Quanto à expressão de MMPs nas linhagens LNCaP e PC3, os dados existentes são controversos, principalmente em função das diferenças na sensibilidade de detecção dos métodos de estudos utilizados. Daja et al. (2003) relataram que a linhagem PC3 expressa as MMPs -1, -3, -7 -10, -13, -14, -15 e -16. Todavia, mencionam não terem encontrado RNAm de MMP2 e MMP9 na linhagen PC3. Em contrapartida, Miyamoto et al. (2005) relataram que a linhagem PC3 expressa altos níveis da MMP9, o que contribui para a alta agressividade da linhagem. Já Zhang et al. (2002) relataram terem encontrado baixa expressão de RNAm de MMP2 nas linhagens LNCaP e PC3. Miyamoto et. al. (2005) também demonstraram que a linhagem LNCaP expressa baixa quantidade de MMP9. No estudo de Daja et al. (2003) demonstrou-se que as células LNCaP expressam as MMPs -1, -7, 10, -13, -15 e -16, mas não MMP2 e MMP9. Liao et al. (2003) demonstraram que as células LNCaP expressam altas quantidades de MMP2, mas não MMP9, quando estimuladas por andrógenos diluídos no meio de cultura.

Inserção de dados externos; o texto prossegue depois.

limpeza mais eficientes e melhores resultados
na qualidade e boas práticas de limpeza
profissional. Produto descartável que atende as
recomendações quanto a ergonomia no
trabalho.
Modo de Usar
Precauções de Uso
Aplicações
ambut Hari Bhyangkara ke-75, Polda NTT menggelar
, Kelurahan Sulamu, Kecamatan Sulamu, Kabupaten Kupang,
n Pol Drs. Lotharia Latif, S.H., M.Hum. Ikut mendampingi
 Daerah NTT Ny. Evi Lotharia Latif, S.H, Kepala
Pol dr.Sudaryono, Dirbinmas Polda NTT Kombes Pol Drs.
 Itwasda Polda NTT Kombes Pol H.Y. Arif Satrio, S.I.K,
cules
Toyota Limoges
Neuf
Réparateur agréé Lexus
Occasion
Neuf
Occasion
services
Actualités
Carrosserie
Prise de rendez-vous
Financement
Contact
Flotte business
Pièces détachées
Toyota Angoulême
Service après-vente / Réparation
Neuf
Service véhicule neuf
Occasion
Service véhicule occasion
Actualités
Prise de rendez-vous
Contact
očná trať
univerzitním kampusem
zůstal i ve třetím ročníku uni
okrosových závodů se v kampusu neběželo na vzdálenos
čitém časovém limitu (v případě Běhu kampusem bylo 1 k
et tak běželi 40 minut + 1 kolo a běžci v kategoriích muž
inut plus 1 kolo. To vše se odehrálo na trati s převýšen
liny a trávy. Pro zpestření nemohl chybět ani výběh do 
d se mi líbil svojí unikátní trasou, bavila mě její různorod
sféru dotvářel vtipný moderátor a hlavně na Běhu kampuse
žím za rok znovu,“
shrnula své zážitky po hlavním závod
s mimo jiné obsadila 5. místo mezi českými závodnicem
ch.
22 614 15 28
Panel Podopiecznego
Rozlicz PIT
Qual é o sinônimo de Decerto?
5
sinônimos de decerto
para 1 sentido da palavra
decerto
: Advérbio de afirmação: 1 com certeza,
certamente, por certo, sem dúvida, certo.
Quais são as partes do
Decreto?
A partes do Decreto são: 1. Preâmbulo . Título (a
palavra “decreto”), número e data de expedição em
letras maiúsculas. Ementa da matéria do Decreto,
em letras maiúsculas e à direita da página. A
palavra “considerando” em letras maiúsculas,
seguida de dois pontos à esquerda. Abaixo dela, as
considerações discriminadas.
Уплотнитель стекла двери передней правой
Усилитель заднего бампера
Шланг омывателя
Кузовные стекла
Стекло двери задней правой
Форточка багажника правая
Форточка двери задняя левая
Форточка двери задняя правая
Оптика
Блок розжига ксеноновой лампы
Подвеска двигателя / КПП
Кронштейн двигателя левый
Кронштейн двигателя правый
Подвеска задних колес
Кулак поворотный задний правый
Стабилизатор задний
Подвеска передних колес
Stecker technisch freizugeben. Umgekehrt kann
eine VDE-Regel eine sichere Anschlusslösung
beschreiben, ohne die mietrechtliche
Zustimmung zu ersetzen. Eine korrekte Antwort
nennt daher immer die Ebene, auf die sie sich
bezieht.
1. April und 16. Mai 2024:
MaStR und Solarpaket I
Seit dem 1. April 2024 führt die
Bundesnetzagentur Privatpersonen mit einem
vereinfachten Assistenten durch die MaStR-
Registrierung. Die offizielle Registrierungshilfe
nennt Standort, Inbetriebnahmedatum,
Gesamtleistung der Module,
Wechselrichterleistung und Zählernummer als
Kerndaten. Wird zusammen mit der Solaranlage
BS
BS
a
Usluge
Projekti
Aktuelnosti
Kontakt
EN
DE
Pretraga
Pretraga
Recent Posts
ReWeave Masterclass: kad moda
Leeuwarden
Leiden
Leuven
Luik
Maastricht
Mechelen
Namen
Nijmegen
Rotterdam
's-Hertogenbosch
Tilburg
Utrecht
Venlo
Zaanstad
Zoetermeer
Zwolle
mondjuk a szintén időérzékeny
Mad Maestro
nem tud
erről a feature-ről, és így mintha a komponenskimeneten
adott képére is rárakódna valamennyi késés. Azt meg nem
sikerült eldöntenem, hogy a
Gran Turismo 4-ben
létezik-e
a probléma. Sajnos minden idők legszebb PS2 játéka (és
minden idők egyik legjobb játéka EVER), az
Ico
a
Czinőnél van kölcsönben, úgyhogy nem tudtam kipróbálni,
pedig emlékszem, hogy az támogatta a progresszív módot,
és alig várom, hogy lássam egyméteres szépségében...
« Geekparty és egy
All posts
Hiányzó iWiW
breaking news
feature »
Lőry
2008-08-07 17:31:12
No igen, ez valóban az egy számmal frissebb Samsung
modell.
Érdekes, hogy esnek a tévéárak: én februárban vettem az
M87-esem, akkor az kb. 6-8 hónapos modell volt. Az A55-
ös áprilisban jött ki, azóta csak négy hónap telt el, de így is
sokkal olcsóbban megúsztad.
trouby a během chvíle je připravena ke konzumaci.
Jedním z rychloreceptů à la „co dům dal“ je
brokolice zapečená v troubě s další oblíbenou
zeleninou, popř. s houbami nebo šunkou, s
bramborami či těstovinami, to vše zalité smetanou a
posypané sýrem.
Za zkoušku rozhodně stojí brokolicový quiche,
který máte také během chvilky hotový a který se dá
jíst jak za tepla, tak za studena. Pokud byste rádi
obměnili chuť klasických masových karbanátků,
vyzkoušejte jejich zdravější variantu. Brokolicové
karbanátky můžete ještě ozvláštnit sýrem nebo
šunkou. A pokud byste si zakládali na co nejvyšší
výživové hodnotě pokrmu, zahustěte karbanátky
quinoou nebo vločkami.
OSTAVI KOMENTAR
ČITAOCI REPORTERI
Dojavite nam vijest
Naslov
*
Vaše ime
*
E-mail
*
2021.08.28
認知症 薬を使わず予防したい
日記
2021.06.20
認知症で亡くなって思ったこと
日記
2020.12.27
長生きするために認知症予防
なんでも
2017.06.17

No entanto, outros estudos demonstraram a presença de RNAm e proteínas ativas de MMP2 e MMP9 no meio de cultura das células LNCaP e PC3 por método de ensaio enzimático cromogênico (Singh et al., 2004 A; Singh et al., 2004 B; Wilson et al., 2004; Singh et al., 2009). Desta forma, mais estudos são necessários para uma melhor caracterização da expressão de MMPs por estas células em cultura, principalmente por meio de métodos com maior nível de sensibilidade.